David Neale, business development manager at agronomy company Agrii, believes this harvest could add to the long-term decline of milling wheat growing in the UK if there is not a concerted effort among all in the chain to prevent that happening.
“We have seen strong demand for Group 3 and 4 variety seed this year, but have plenty of Group 1 and 2 seed available,” says Mr Neale. “You can see why growers want to opt for feed and Group 3 varieties. A grower who can achieve 10 tonnes/hectare for feed wheat and sell at a modest £155/t will have a gross margin of £894/ha.
“If he grew Group 1 milling wheat at 9t/ha, his gross margin would be £723/ha at a price of £155/t. The milling wheat would need to fetch a £20/tonne premium for margin parity. But the long-term average is for only 30 per cent of milling wheat to make full specification. In that case, the premium would need to be more than £50/tonne to reach margin parity.”
He fears a diminishing area of milling wheat grown will lead to even less investment in new varieties and techniques, while the area could be even further hit by the severe problems caused by black-grass.

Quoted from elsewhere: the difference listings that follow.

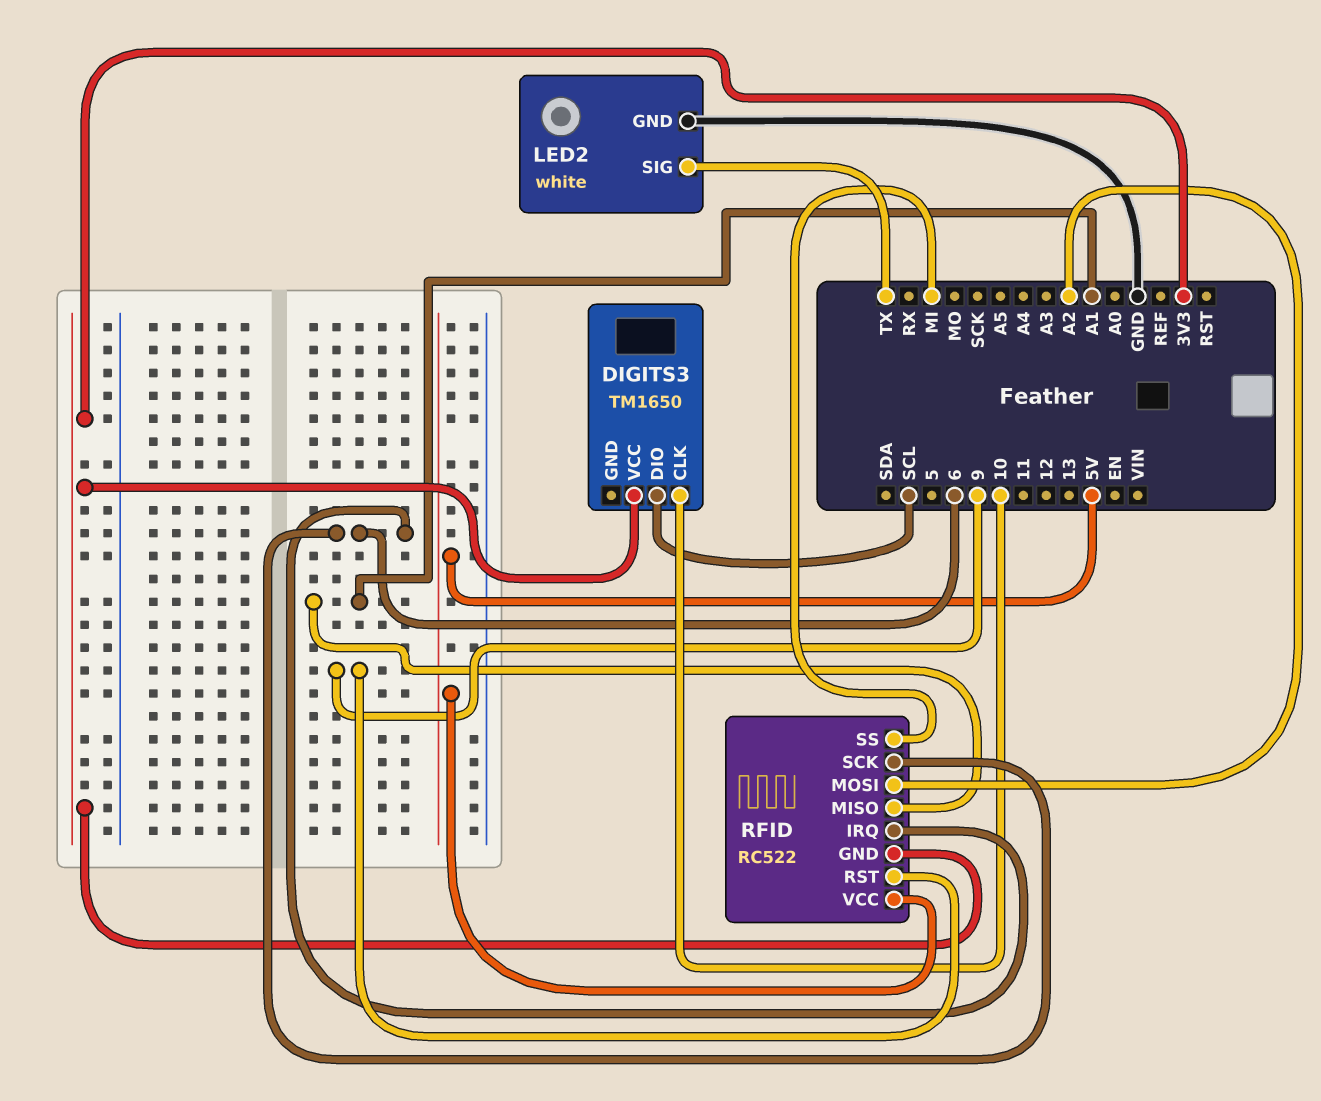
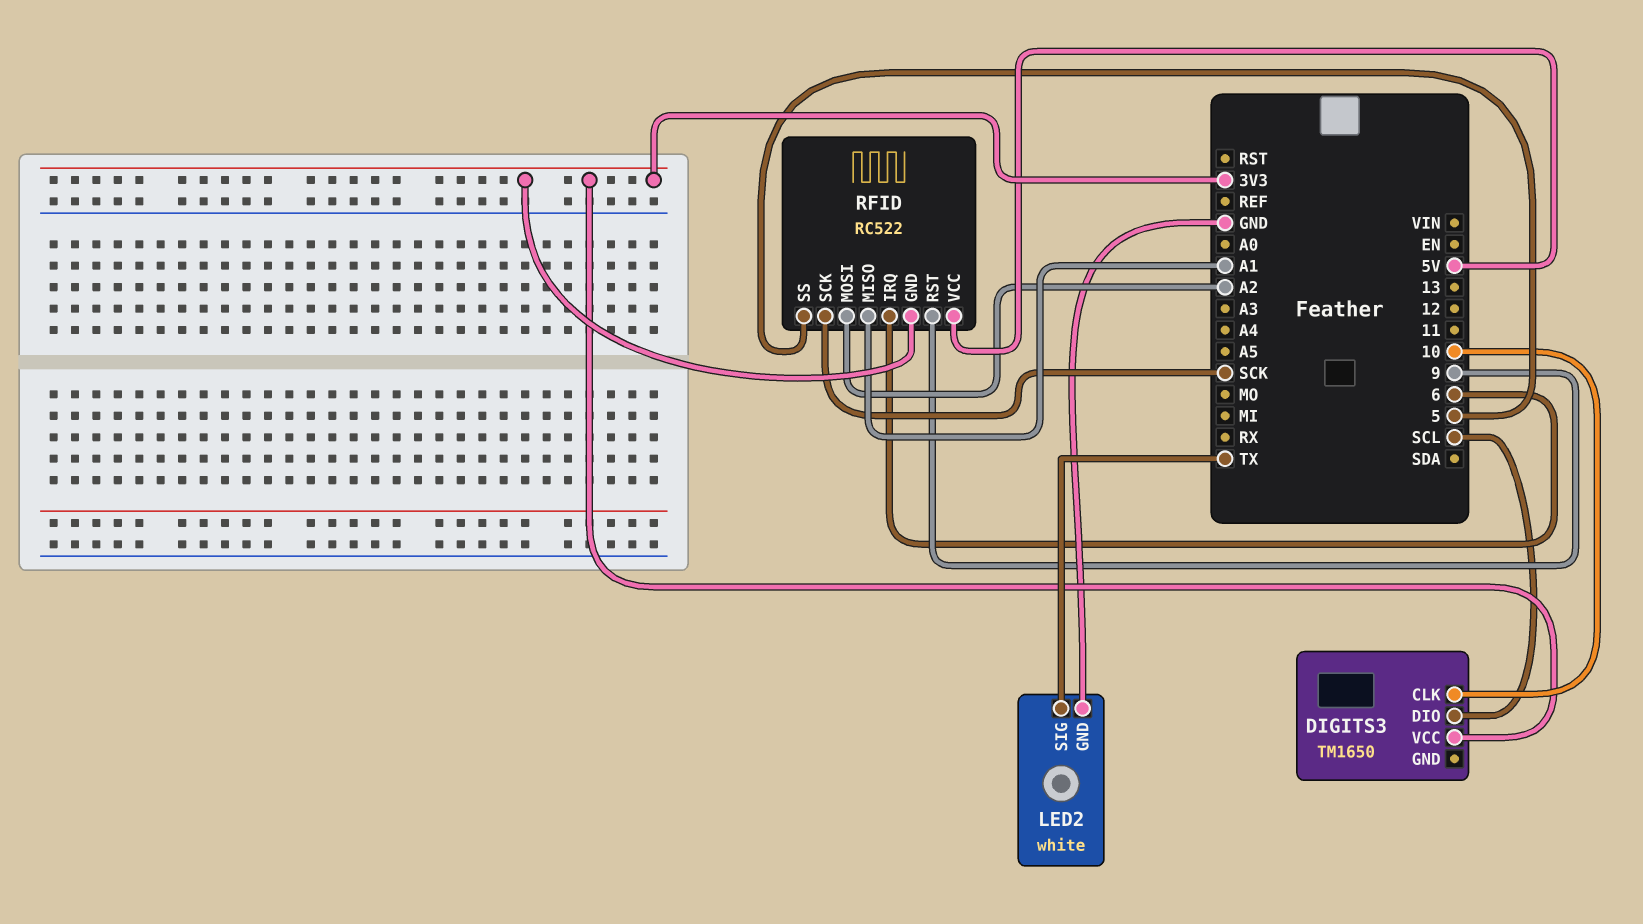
RFID pin SCK: 6 -> SCK
RFID pin SS: MI -> 5

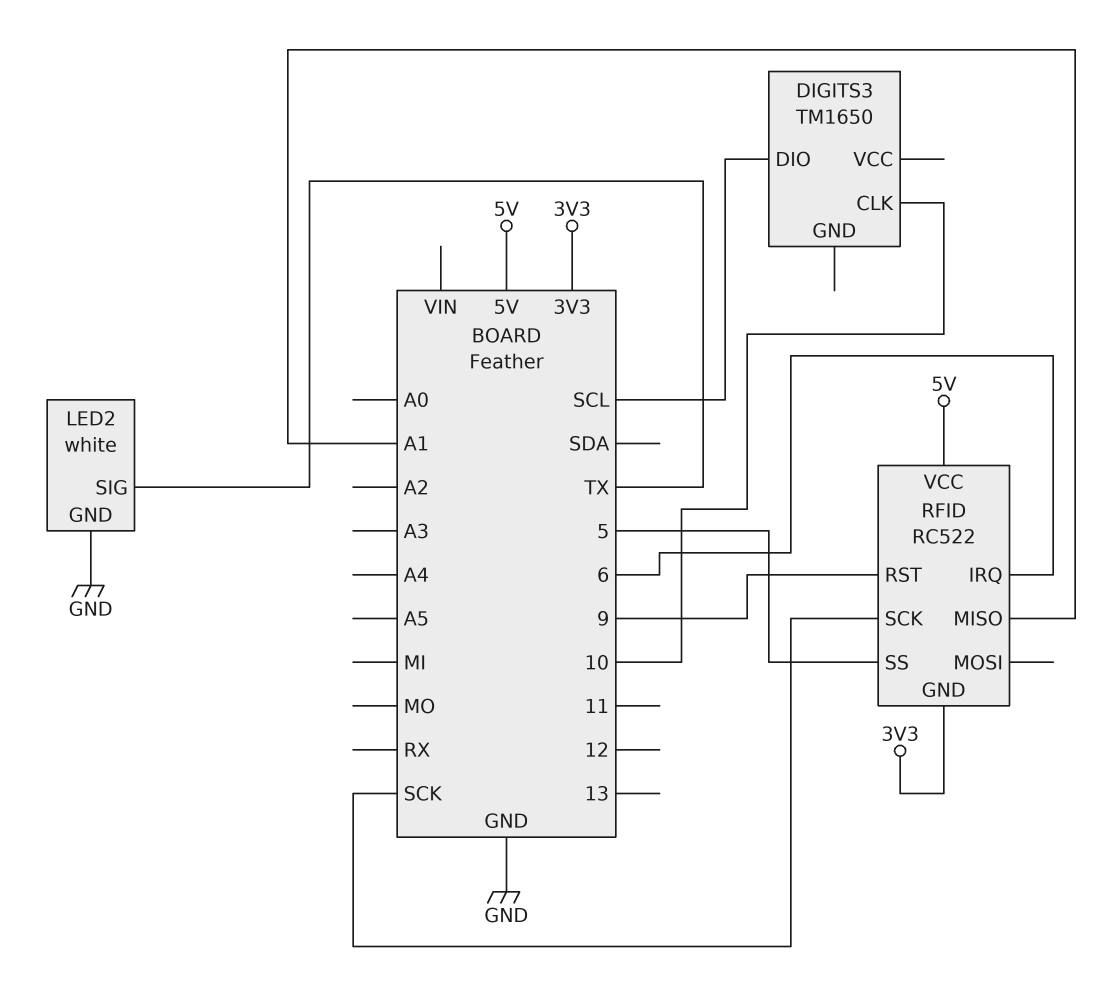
DIGITS3 pin VCC: 3V3 -> none
RFID pin MOSI: A2 -> none

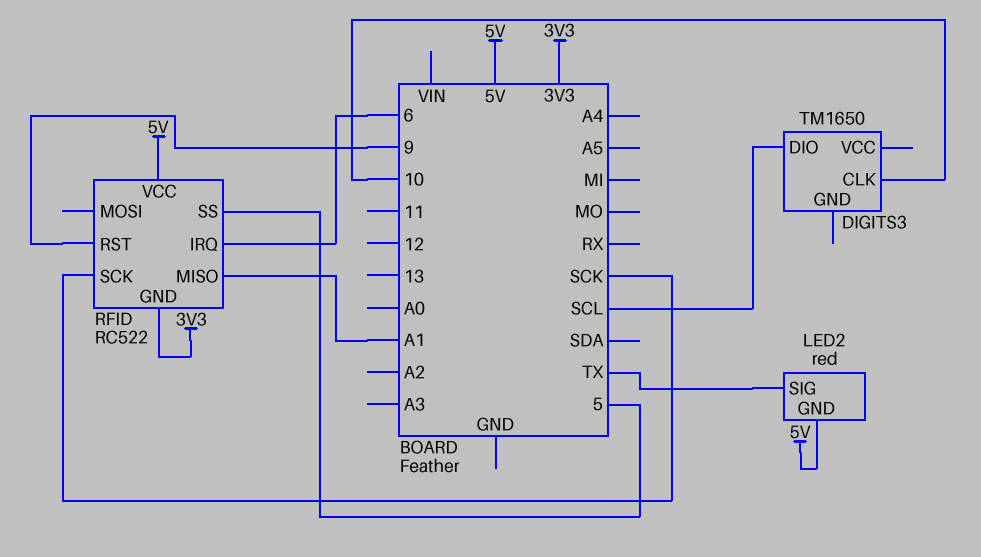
LED2: white -> red
LED2 pin GND: GND -> 5V

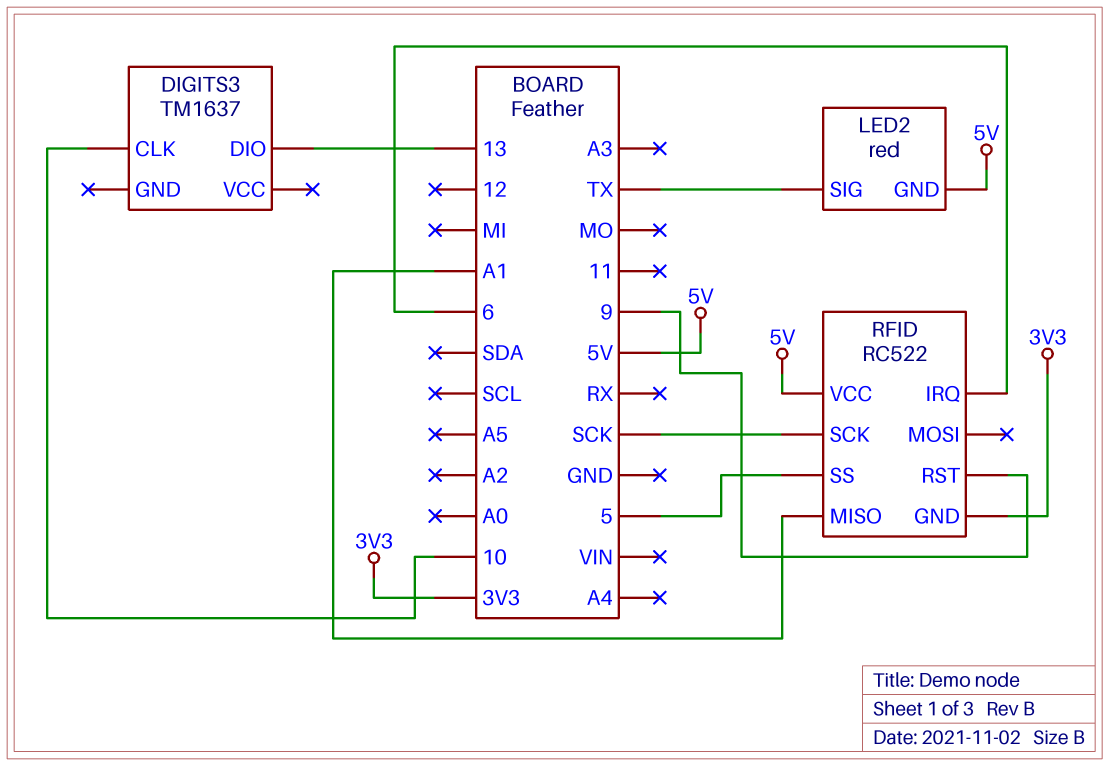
DIGITS3: TM1650 -> TM1637
DIGITS3 pin DIO: SCL -> 13

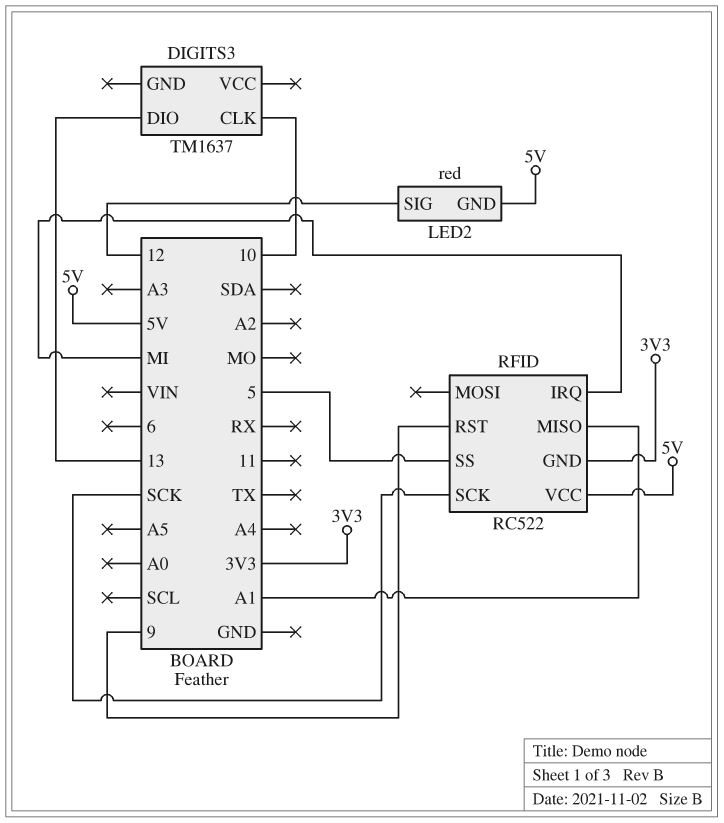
LED2 pin SIG: TX -> 12
RFID pin IRQ: 6 -> MI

“The technical challenge of growing milling wheat is getting greater, which could affect the long-term supply of the crop. That would damage the entire milling industry.”
There can be a lot of friction in the milling wheat supply chain and this year’s poor weather appears to have exacerbated that.
But there is also a lot of agreement as to how the chain can be improved to ensure British growers continue to deliver the wheat needed by British consumers and that the country can grow.
All those interviewed for this article agree there needs to be more research into developing new varieties and techniques for growing and milling wheat.
There was also an acknowledgement more dedicated supply arrangements provide a way forward, allowing growers to commit to growing milling wheat and understand what is required of them.